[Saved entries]
Content starts
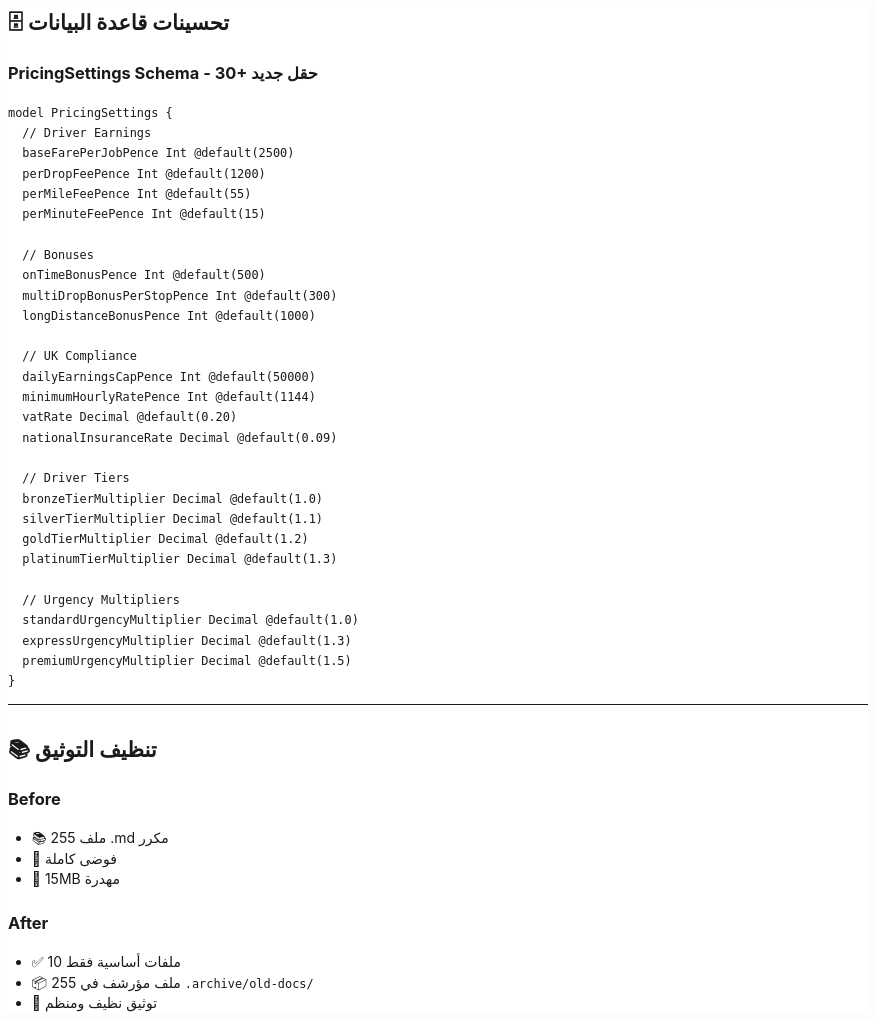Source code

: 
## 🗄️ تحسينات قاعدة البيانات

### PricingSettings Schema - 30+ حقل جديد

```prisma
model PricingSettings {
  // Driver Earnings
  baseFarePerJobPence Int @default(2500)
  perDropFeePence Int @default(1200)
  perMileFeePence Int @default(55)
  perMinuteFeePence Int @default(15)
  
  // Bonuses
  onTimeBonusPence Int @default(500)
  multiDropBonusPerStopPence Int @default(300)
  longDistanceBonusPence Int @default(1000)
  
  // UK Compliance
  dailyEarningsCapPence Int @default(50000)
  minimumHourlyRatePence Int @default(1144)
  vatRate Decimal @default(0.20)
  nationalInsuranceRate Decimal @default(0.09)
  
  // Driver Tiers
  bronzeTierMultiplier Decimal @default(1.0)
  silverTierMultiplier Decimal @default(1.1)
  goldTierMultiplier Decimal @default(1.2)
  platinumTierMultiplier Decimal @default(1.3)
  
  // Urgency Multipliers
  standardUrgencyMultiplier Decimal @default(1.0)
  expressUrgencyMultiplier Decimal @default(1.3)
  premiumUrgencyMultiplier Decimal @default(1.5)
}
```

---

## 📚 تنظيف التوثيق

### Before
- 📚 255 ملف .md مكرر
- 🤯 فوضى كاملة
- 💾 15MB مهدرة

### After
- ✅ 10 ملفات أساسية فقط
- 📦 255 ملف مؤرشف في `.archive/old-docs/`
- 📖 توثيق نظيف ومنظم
Content ends
Content starts
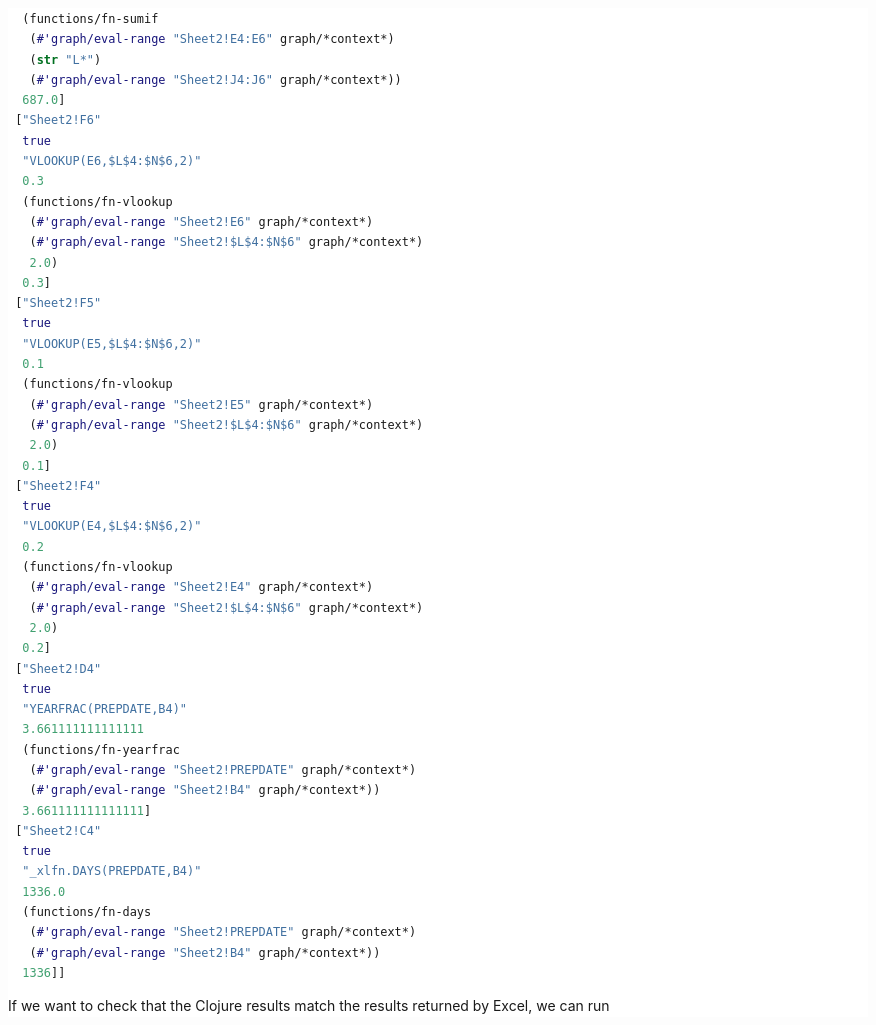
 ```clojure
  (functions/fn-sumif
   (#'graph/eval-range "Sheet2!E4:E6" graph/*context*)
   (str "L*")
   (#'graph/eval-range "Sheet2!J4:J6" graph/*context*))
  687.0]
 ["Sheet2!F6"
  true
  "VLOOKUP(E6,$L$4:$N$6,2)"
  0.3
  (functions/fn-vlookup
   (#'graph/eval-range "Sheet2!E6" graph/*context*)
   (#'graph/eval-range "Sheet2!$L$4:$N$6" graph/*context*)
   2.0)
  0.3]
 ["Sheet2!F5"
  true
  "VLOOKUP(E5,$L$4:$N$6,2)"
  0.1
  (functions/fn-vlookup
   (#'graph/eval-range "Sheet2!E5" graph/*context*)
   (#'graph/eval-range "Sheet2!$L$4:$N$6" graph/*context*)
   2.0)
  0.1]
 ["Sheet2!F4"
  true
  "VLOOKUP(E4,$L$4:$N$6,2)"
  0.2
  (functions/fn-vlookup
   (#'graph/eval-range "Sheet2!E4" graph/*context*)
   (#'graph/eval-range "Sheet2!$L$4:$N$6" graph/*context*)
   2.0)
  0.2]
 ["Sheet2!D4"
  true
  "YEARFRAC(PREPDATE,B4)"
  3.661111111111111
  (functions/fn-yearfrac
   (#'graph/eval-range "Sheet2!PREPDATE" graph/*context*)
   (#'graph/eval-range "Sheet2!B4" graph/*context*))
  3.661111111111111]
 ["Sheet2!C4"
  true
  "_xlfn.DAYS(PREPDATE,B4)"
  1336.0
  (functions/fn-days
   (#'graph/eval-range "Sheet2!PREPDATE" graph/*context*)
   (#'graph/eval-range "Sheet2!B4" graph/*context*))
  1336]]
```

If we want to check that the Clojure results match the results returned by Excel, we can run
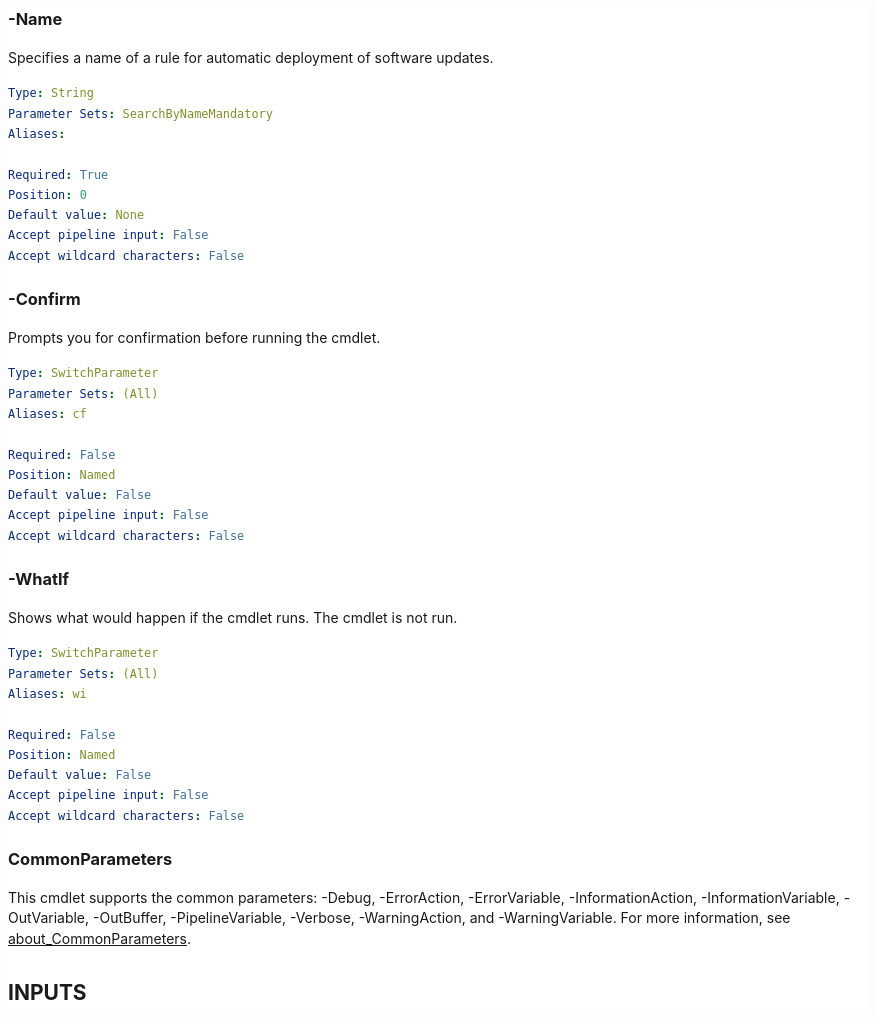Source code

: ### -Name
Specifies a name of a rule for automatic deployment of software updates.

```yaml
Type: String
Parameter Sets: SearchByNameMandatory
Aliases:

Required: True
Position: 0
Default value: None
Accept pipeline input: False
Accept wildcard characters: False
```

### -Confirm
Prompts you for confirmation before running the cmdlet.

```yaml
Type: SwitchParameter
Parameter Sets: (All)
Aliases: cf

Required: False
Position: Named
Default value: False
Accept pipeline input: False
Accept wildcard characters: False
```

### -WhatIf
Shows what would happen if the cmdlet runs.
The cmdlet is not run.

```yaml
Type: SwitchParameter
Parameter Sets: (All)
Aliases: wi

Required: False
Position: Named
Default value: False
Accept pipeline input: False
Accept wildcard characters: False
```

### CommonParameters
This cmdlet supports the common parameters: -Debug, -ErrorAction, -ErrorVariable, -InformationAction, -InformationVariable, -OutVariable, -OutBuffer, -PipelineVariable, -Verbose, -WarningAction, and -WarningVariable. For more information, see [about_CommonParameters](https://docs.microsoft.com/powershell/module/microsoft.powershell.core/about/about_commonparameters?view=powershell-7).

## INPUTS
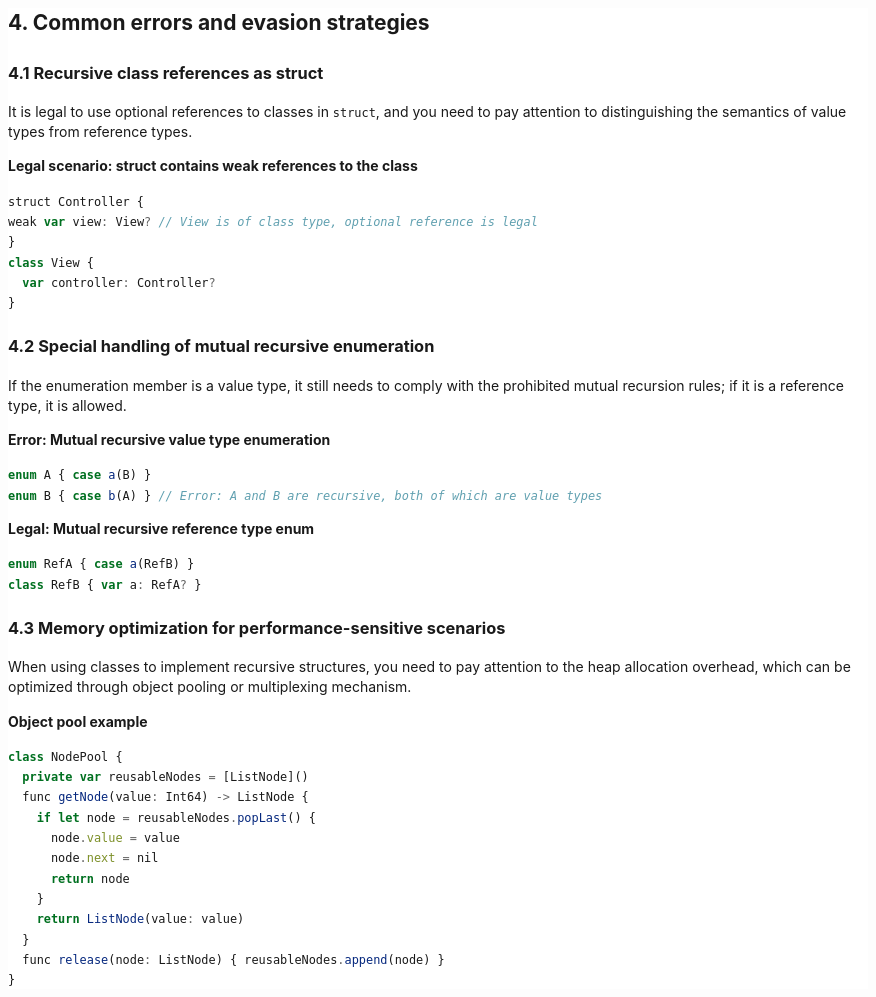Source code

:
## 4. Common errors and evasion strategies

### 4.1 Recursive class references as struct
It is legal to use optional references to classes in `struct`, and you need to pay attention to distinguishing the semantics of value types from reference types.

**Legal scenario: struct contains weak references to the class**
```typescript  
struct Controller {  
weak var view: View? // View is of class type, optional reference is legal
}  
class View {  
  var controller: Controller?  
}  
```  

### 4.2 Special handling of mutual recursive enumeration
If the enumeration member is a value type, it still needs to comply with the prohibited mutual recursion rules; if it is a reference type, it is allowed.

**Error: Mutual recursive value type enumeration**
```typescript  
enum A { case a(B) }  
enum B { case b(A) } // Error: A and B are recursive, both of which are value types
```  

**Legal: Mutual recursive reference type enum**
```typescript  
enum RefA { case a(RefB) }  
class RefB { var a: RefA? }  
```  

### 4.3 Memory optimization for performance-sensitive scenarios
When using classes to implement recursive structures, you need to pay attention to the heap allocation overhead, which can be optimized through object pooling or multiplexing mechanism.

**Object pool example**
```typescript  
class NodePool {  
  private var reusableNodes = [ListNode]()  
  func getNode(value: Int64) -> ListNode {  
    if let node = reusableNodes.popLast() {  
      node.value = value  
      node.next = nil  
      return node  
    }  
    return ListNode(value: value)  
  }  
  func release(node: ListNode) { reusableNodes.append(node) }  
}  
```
Content ends
Content starts
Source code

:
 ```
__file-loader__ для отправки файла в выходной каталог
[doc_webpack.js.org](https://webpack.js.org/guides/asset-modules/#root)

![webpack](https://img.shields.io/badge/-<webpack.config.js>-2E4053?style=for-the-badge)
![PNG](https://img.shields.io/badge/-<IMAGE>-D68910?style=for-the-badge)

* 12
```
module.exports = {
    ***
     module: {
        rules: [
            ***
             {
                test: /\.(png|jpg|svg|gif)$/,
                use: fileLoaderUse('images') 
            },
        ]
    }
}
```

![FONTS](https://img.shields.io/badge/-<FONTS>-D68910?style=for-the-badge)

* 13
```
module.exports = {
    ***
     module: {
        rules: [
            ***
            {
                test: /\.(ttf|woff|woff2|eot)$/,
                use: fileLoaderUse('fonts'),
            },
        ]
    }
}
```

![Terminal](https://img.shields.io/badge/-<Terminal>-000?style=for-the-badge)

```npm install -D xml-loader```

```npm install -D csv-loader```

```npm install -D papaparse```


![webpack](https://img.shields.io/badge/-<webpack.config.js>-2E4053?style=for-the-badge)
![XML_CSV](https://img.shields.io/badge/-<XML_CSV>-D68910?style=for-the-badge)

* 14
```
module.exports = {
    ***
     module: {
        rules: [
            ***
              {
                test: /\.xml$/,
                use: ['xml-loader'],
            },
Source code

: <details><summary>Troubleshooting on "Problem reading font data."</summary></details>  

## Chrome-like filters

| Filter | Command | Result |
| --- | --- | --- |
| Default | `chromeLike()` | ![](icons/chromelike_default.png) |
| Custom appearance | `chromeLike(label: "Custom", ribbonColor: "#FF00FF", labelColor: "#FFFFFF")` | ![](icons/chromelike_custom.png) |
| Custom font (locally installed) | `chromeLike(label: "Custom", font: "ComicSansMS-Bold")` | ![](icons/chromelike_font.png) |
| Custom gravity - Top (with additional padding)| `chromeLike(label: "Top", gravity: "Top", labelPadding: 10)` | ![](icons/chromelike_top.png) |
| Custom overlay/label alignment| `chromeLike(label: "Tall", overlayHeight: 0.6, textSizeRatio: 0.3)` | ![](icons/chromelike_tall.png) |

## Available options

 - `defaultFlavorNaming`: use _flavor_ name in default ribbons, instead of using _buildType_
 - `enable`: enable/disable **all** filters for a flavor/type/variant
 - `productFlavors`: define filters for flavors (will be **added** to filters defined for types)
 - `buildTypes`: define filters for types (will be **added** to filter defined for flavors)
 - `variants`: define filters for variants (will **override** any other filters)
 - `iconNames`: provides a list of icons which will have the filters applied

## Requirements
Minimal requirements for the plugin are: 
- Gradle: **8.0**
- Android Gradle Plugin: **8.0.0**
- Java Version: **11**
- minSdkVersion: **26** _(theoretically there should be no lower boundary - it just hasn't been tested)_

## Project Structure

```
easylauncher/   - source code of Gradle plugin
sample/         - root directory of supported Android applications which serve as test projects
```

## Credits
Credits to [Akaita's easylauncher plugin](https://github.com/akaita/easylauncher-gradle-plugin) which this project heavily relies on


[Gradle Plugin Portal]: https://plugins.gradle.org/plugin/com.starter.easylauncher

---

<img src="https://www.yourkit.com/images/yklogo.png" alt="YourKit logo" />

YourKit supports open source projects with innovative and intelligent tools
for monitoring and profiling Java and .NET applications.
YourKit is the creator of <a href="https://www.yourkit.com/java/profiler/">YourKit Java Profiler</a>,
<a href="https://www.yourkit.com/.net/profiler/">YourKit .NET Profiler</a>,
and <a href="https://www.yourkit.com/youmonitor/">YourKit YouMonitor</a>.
Content ends
Try it: For each line above that contains the word "Android", give the line as it is written.

Written answer:
- Android Gradle Plugin: **8.0.0**
sample/         - root directory of supported Android applications which serve as test projects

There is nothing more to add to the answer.